Exporters can claim refunds on the taxes paid on both inputs and the finished goods. IGST refunds are held up by the mismatch between the information in the shipping bills and the information filled in the GSTR forms. Mohan Lavi, an independent chartered accountant, explains: “The export general manifest should not be treated as a document for taxation purposes. The authorities are making a mistake here, as a result of which refunds are held up.”
Even as tax authorities have set up help desks, there are localised reports of corruption. Forms in English pose a challenge to small industry, in particular. Small players lack the wherewithal to employ professionals.
Union Commerce Secretary Rita Teotia said: “We have had dedicated sessions of the GST Council primarily looking at refund bottlenecks. We have also examined the software glitches. There has been some improvement in the refunds. States must also begin the process of refunds.”
Overview of sectors
Leather: A sector with a large presence of small players is unable to afford professionals to sort out GST-related concerns. Israr Ahmed Mecca, Regional Chairman (South), Council for Leather Exports (CLE), states that “Exporters of finished leather, which accounts for 15 per cent of total exports, have been hit by refund delays.” Raw material attracts a higher tax rate (which ranges from 5 per cent to 28 per cent in the value chain), which can worsen the impact of refund delays.
Siddiq Ahmed, who handles finance for a small shoe manufacturer, says the company was unable to handle orders of 35,000 pairs of shoes, though the initial liquidity crunch had eased. Banks, in the context of the recent scams, are tightening export credit, further affecting the exporters.
Mecca states that “Exports grew 1.48 per cent ($4,388 million) between April and December 2017 as opposed to $4,324 million for the same period in 2016 due to a revival of demand in the EU.” “But the growth would have been more if not for the challenges we faced last year,” Mecca adds.
Gems and jewellery: GST roll-out has streamlined retail financial operations. Even as the tax rate on gold jewellery is fixed at a higher rate than the earlier regime, there is a greater possibility of increase in organised jewellery retailing, say industry spokespersons.
India’s exports include cut and polished diamonds, coloured gem stones, gold jewellery and coins to the US, the UAE, Russia, Hong Kong, Singapore and China.
According to data from the the Gems and Jewellery Export Promotion Council (GJEPC), net exports of gems and jewellery in April-February 2017-18 stood at ?1,97,553 crore, 9.15 per cent lower than ?2,17,443 crore reported for the same period in the previous year.
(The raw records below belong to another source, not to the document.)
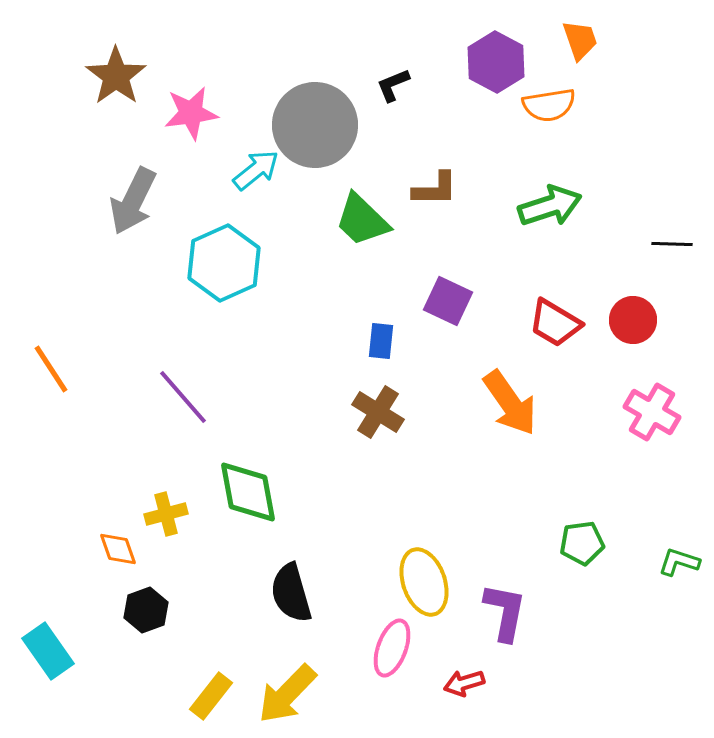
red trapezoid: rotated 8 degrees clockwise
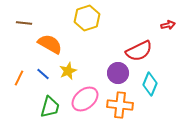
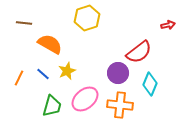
red semicircle: moved 1 px down; rotated 12 degrees counterclockwise
yellow star: moved 1 px left
green trapezoid: moved 2 px right, 1 px up
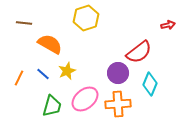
yellow hexagon: moved 1 px left
orange cross: moved 2 px left, 1 px up; rotated 10 degrees counterclockwise
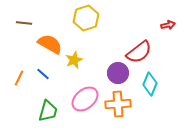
yellow star: moved 7 px right, 11 px up
green trapezoid: moved 4 px left, 5 px down
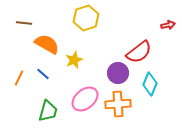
orange semicircle: moved 3 px left
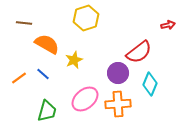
orange line: rotated 28 degrees clockwise
green trapezoid: moved 1 px left
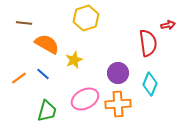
red semicircle: moved 9 px right, 9 px up; rotated 60 degrees counterclockwise
pink ellipse: rotated 12 degrees clockwise
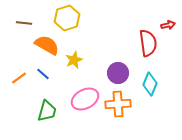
yellow hexagon: moved 19 px left
orange semicircle: moved 1 px down
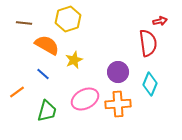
yellow hexagon: moved 1 px right, 1 px down
red arrow: moved 8 px left, 4 px up
purple circle: moved 1 px up
orange line: moved 2 px left, 14 px down
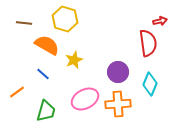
yellow hexagon: moved 3 px left; rotated 25 degrees counterclockwise
green trapezoid: moved 1 px left
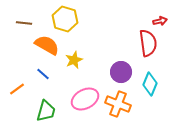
purple circle: moved 3 px right
orange line: moved 3 px up
orange cross: rotated 25 degrees clockwise
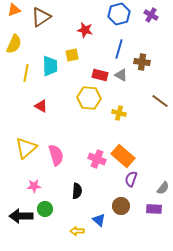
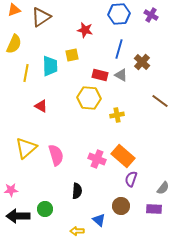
blue hexagon: rotated 10 degrees clockwise
brown cross: rotated 35 degrees clockwise
yellow cross: moved 2 px left, 2 px down; rotated 24 degrees counterclockwise
pink star: moved 23 px left, 4 px down
black arrow: moved 3 px left
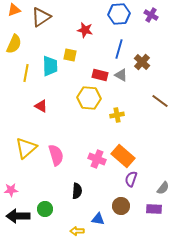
yellow square: moved 2 px left; rotated 24 degrees clockwise
blue triangle: moved 1 px left, 1 px up; rotated 32 degrees counterclockwise
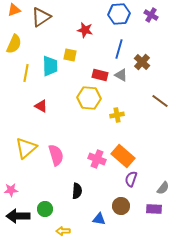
blue triangle: moved 1 px right
yellow arrow: moved 14 px left
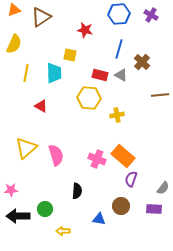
cyan trapezoid: moved 4 px right, 7 px down
brown line: moved 6 px up; rotated 42 degrees counterclockwise
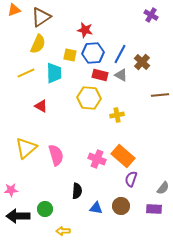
blue hexagon: moved 26 px left, 39 px down
yellow semicircle: moved 24 px right
blue line: moved 1 px right, 5 px down; rotated 12 degrees clockwise
yellow line: rotated 54 degrees clockwise
blue triangle: moved 3 px left, 11 px up
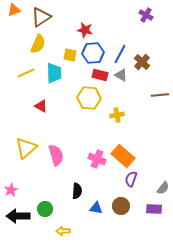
purple cross: moved 5 px left
pink star: rotated 24 degrees counterclockwise
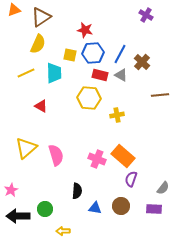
blue triangle: moved 1 px left
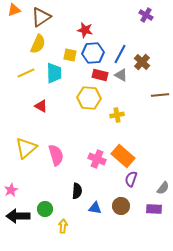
yellow arrow: moved 5 px up; rotated 96 degrees clockwise
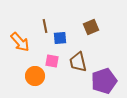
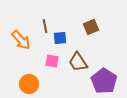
orange arrow: moved 1 px right, 2 px up
brown trapezoid: rotated 20 degrees counterclockwise
orange circle: moved 6 px left, 8 px down
purple pentagon: rotated 20 degrees counterclockwise
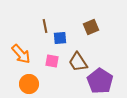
orange arrow: moved 14 px down
purple pentagon: moved 4 px left
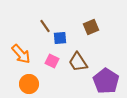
brown line: rotated 24 degrees counterclockwise
pink square: rotated 16 degrees clockwise
purple pentagon: moved 6 px right
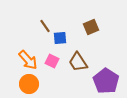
orange arrow: moved 7 px right, 6 px down
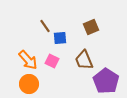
brown trapezoid: moved 6 px right, 2 px up; rotated 10 degrees clockwise
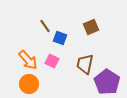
blue square: rotated 24 degrees clockwise
brown trapezoid: moved 1 px right, 4 px down; rotated 35 degrees clockwise
purple pentagon: moved 1 px right, 1 px down
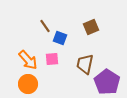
pink square: moved 2 px up; rotated 32 degrees counterclockwise
orange circle: moved 1 px left
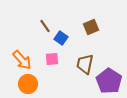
blue square: moved 1 px right; rotated 16 degrees clockwise
orange arrow: moved 6 px left
purple pentagon: moved 2 px right, 1 px up
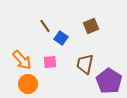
brown square: moved 1 px up
pink square: moved 2 px left, 3 px down
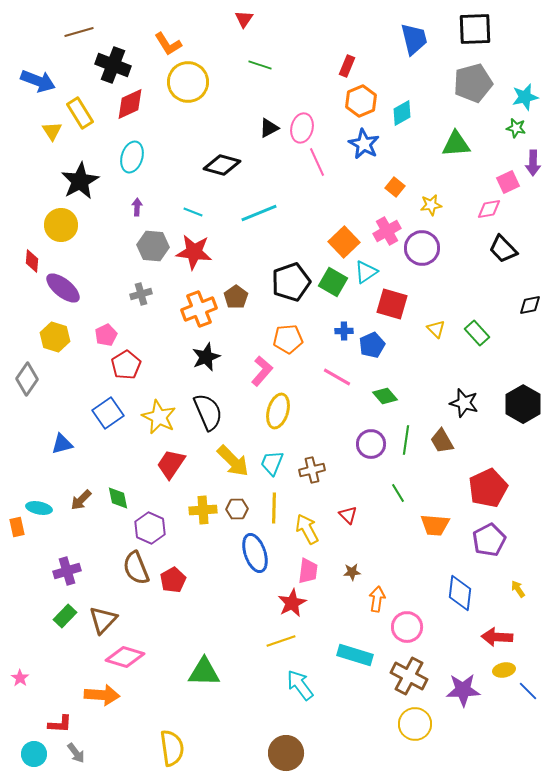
Pharma: “Date expired” drugs are returned by the retailer to the company, and GST is expected to be paid at every stage, says DG Shah with the Indian Pharmaceutical Alliance, a platform for large domestic drug companies.
The industry had made a representation to the Government that “date expired” medicines being returned to the company should not be treated as a sale. And though there is an in-principle agreement, it has not translated into action on the ground, he says.
According to Shah, the estimated impact of this entire problem on the industry is about ?500 crore. On the export front too, there are delays in getting credits and other export entitlements, he says. Working capital is blocked due to refund delays on duties paid on goods brought in for re-export, he points out.